AcademySoftwareFoundation / OpenImageIO

Reading, writing, and processing images in a wide variety of file formats, using a format-agnostic API, aimed at VFX applications.
https://openimageio.readthedocs.org
Apache License 2.0
1.96k stars 586 forks source link

[MEMORY] Reduce file descriptors memory footprint in the ImageCache #4436

Open bfraboni opened 2 days ago

bfraboni commented 2 days ago

We would like to reduce the memory usage of file descriptors in the ImageCache as we observed a large amount of duplicated data. This is mainly due to image descriptors (ImageSpec ) being stored for each mip map (LevelInfo ) of each sub-image (SubImageInfo).

Clearing up some memory should be possible in that area ( LevelInfo / SubImageInfo ) but needs a bit a refactor, that I'm happy to start during DevDays with help from @lgritz.

More to come in the next comments about the approach to follow.

lgritz commented 2 days ago

Yes, I agree that we want to store the ImageSpec per subimage, and the individual MIP levels really only need to know their resolutions and tile sizes, I think those are the only things that meaningfully differ from one MIP level to the next. They don't all need their own ImageSpec's at all.

lgritz commented 2 days ago

Additionally, even at the subimage level, we currently store both a "spec" and a "nativespec".

The original concept was that nativespec reflects what was in the file, whereas spec describes what's in memory in the cache. The main way they can differ is (a) in the cache, only a few pixel data types are allowed (uint8, uint16, half, float) and all channels must be the same data type, whereas in the file they can be other types and can differ among the channels; (b) in the cache, the image always appears "tiled", sometimes the real tiling of the file, sometimes looking like one big tile for the whole image, sometimes looking tiled even though it's not ("autotile"). But the real metadata will not change.

(In my defense, when this was designed, we saw a lot less metadata in files, certainly not big things like ICC profiles, thumbnails, or other big things. So having a second ImageSpec didn't seem like a big deal, but now it is.)

OK, so what I'm thinking is that we could store only ONE ImageSpec per subimage, and then only the couple of fields that explain how it differs between the file and the buffer.

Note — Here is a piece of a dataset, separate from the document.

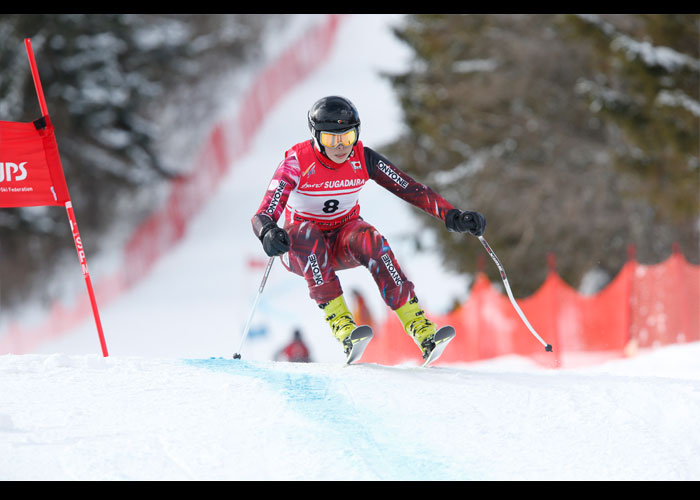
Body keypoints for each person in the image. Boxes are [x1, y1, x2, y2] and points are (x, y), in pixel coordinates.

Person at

I'm not yet of a strong opinion whether the one spec should be the file, with separate fields for the data format and tile size of the buffer? Or if the spec should be the buffer, with additional fields saying what the data formats and tiling was like in the file? (Probably the first option, but I'm not 100% sure.)

The question is what to do about the get_imagespec() and imagespec() methods, both of which take a native flag to say which it's selecting.

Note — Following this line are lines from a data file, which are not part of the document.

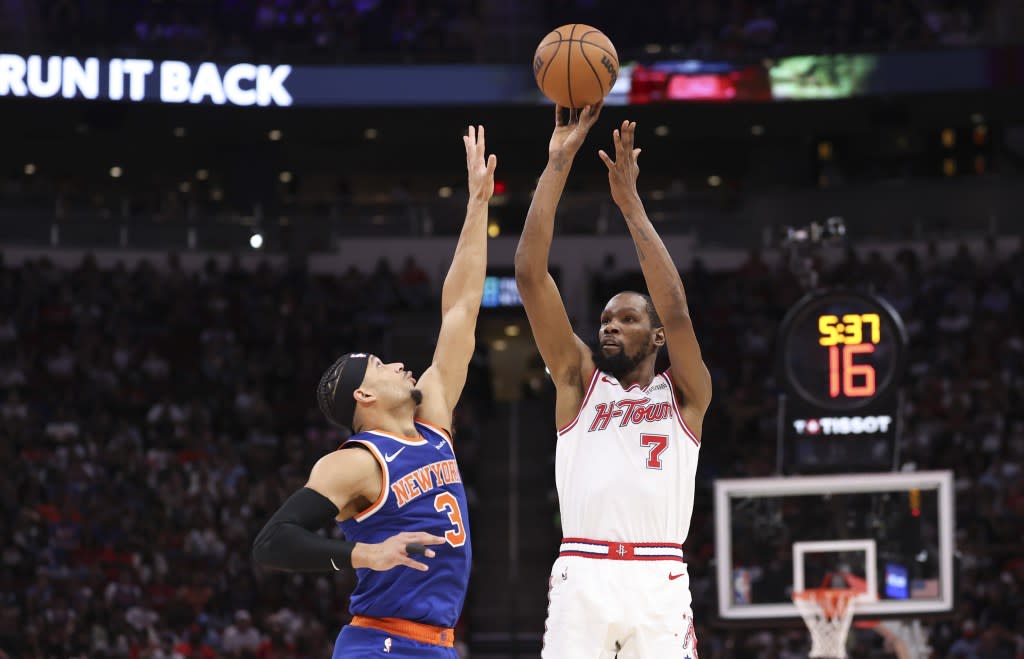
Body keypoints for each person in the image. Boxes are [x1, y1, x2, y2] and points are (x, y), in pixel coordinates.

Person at [252, 126, 497, 658]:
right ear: (363, 397)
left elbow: (461, 307)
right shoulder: (359, 462)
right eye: (383, 366)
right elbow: (273, 542)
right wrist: (364, 553)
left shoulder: (434, 418)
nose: (400, 365)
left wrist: (478, 204)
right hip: (380, 643)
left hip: (436, 644)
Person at [515, 105, 713, 658]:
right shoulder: (579, 383)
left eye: (627, 318)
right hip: (584, 571)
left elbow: (675, 309)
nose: (610, 325)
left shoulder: (685, 396)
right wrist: (558, 162)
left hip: (660, 577)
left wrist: (631, 206)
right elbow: (531, 276)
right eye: (605, 318)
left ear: (655, 339)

IC::get_imagespec makes a copy, so it could copy the one imagespec and then modify those few extra fields if they're asking for the other kind.

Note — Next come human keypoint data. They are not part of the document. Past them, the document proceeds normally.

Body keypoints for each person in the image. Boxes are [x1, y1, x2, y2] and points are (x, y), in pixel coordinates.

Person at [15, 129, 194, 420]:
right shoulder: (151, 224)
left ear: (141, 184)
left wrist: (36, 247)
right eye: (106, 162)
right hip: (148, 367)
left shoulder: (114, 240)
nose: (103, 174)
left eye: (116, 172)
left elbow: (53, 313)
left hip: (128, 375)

IC::imagespec() is a lot trickier because it returns a pointer. This is where I got stuck before. One thing we could do is decide that henceforth, the nativespec parameter is simply ignored, and the spec pointer that is returned is always the file one (? or the memory one?) and add a separate new API call to retrieve the in-memory data type or tile size.

It may also be instructive to see how in ImageSpec itself, there is a copy_dimensions() method, which is a very lightweight way of copying only a few important fields from one spec to another. Maybe there is something analogous that we need in ImageCache.